La aplicación -sin duda, delictiva pero relativamente fácil- en nuestro país de leyes despenalizadoras, que ha llevado a las trituradoras a fetos de siete meses de gestación, despierta una profunda sensación de horror. Importa mucho, por tanto, señalar que la defensa de la vida del ser humano representa un auténtico imperativo de la especie. Las leyes abortistas, por muy establecidas que puedan estar en algunos estados, siguen sin contar con el consenso general, somos muchos los que nos oponemos.

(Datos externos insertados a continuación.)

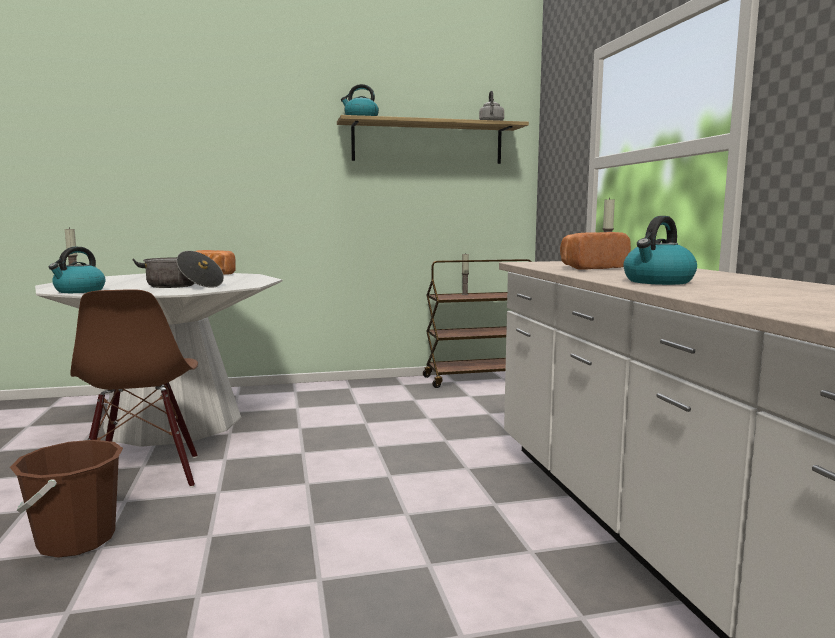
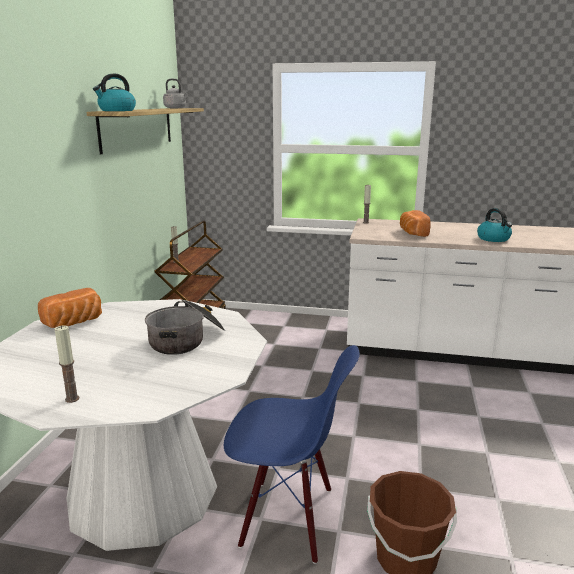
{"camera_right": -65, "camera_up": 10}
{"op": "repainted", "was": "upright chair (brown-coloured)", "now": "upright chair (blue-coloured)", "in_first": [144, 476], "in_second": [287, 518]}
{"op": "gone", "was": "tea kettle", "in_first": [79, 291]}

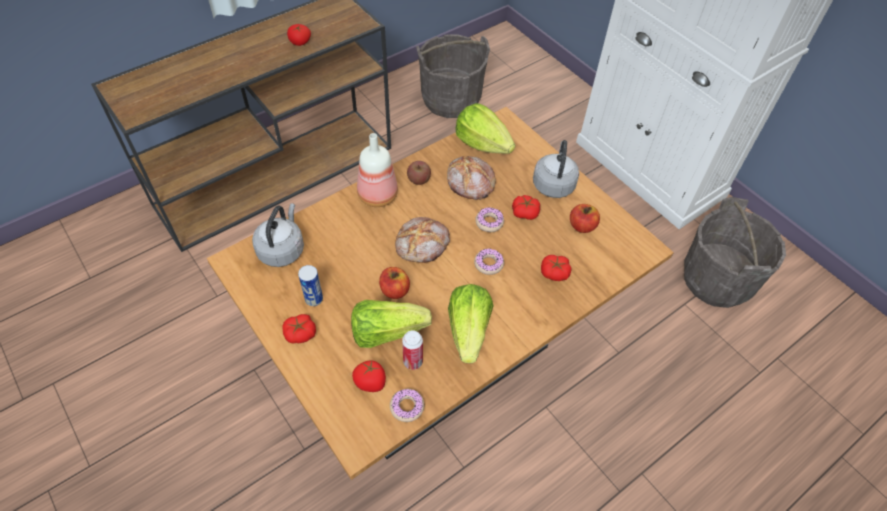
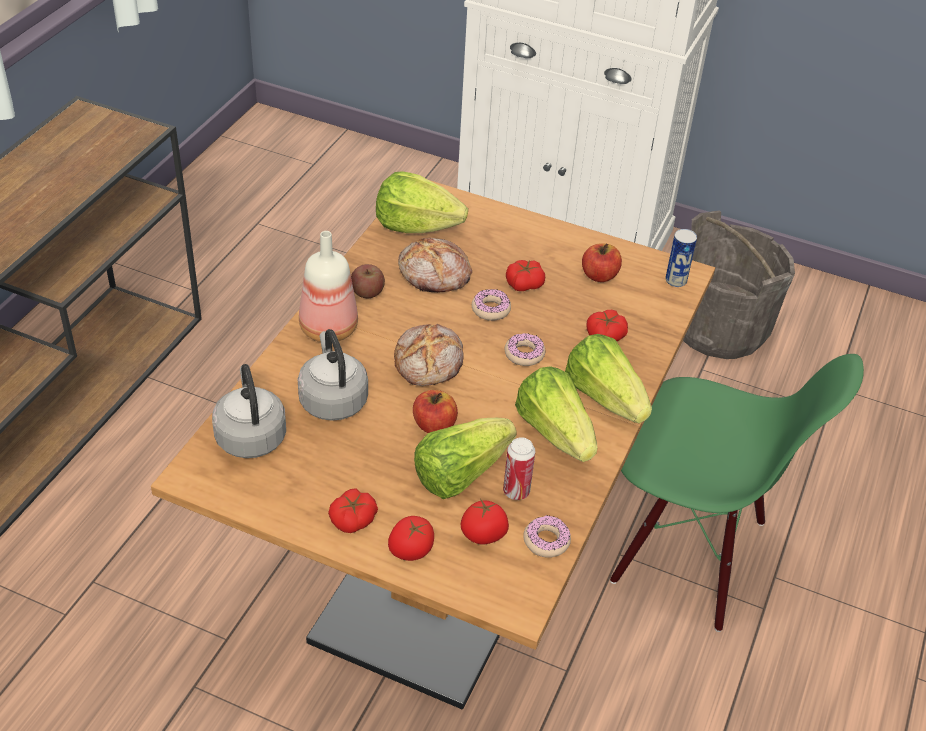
{"camera_right": -30, "camera_up": -10}
{"op": "shifted", "was": "tea kettle (gray)", "in_first": [553, 183], "in_second": [332, 399]}
{"op": "shifted", "was": "fresh tomato", "in_first": [300, 42], "in_second": [410, 550]}
{"op": "new", "now": "lettuce head", "in_second": [605, 397]}
{"op": "new", "now": "upright chair (greenish)", "in_second": [688, 554]}
{"op": "shifted", "was": "can", "in_first": [314, 299], "in_second": [676, 280]}
{"op": "gone", "was": "pail (gray)", "in_first": [451, 99]}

La evolución cultural, y el desarrollo de la técnica, nos muestran que el hombre tiene una especial responsabilidad con la naturaleza. Esa responsabilidad comienza con su propia vida, como especie. No se trata de insistir en persecuciones penales, sino de encontrar un nuevo espacio de diálogo, para una mayoría social. Los que compartimos la idea de que la mujer que decide destruir al nuevo ser que lleva en su seno vive una auténtica tragedia. O la de quienes creemos que acabar deliberadamente con la vida humana, aceptando la eutanasia, supone un auténtico fracaso del progreso que hemos podido alcanzar. Los datos científicos cada vez nos ayudan mejor a definir la vida humana, su desarrollo, su comienzo y su (inevitable) final natural. Reforzar su valoración y conjurar sus amenazas es nuestra responsabilidad, como seres dotados de libertad.